Ces activités sont organisées dans un premier temps au niveau de l'université ou école, puis une réunion nationale rassemble des délégations de toutes les universités. Le point culminant est le sommet mondial, qui se déroule chaque année dans un autre pays. Il rassemble des délégations de plusieurs dizaines de pays et consiste aussi bien en jeux de rôle sérieux qu'en activités sociales, où des jeunes du monde entier passionnés de politique font connaissance et échangent leurs points de vue. L'université où j'étais subventionne ainsi régulièrement des étudiants qui se rendent à l'étranger pour une de ses réunions, entre autres à New York.
Le sommet mondial de "modèle des Nations Unies" 2006 a d'ailleurs eu lieu précisément à Pékin. 1500 délégués de 37 pays sont venus y prendre part, y compris des délégations d'universités suisses, pour rencontrer les délégués de nombreuses universités chinoises, et discuter de politique extérieure.

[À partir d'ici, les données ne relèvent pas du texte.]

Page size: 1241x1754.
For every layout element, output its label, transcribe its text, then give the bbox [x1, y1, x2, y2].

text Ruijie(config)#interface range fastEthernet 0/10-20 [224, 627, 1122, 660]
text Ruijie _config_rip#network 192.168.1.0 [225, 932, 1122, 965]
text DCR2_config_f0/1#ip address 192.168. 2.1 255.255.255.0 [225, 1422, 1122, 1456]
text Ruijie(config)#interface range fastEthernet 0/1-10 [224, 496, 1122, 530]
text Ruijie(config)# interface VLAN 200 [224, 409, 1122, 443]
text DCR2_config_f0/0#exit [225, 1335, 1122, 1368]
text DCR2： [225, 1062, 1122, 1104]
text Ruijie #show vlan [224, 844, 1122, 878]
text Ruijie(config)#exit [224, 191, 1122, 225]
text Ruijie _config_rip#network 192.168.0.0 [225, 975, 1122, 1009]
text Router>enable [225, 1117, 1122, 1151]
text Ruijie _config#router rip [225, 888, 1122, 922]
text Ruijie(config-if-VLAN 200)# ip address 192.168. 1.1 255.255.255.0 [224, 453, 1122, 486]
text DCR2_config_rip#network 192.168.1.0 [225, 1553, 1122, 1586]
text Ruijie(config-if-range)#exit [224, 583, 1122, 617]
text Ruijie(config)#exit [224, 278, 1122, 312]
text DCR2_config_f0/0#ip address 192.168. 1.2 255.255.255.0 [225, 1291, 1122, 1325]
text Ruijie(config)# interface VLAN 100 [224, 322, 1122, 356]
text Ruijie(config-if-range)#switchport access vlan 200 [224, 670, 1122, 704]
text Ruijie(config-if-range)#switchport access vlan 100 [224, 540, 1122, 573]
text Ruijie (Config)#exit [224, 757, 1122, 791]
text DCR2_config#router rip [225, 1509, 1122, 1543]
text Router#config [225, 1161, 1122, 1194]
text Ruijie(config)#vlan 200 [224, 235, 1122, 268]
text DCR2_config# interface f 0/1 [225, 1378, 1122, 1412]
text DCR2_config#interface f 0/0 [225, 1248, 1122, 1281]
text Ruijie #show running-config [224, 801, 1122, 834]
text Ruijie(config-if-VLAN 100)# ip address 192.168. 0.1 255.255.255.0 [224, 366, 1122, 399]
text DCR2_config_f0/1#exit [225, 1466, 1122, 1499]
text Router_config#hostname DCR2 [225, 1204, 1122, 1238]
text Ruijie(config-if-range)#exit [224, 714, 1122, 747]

Il devrait être évident que ce que j'ai pu constater lors de mon séjour dans cette université et lors de mes autres séjours en Chine ne correspond en rien à l'image que dessinent nos médias de la situation en Chine.
Quel rapport avec les Jeux olympiques? Ces jeux devaient être, comme le sommet mondial de "modèle des Nations Unies" en 2006 à Pékin, une fête donnant l'occasion à la population chinoise de rencontrer de nombreux étrangers et aux mêmes étrangers de rencontrer beaucoup de Chinois, et de discuter avec eux de tout et de rien, mais surtout du monde et de tous les défis auxquels nous devons faire face. Cela fait 7 ans que la Chine prépare cette fête. Ca me rend triste de voir que tellement de personnes ne cherchent qu'à gâcher cette occasion de dialogue direct, sans l'intermédiaire des médias retranchées sur leurs positions.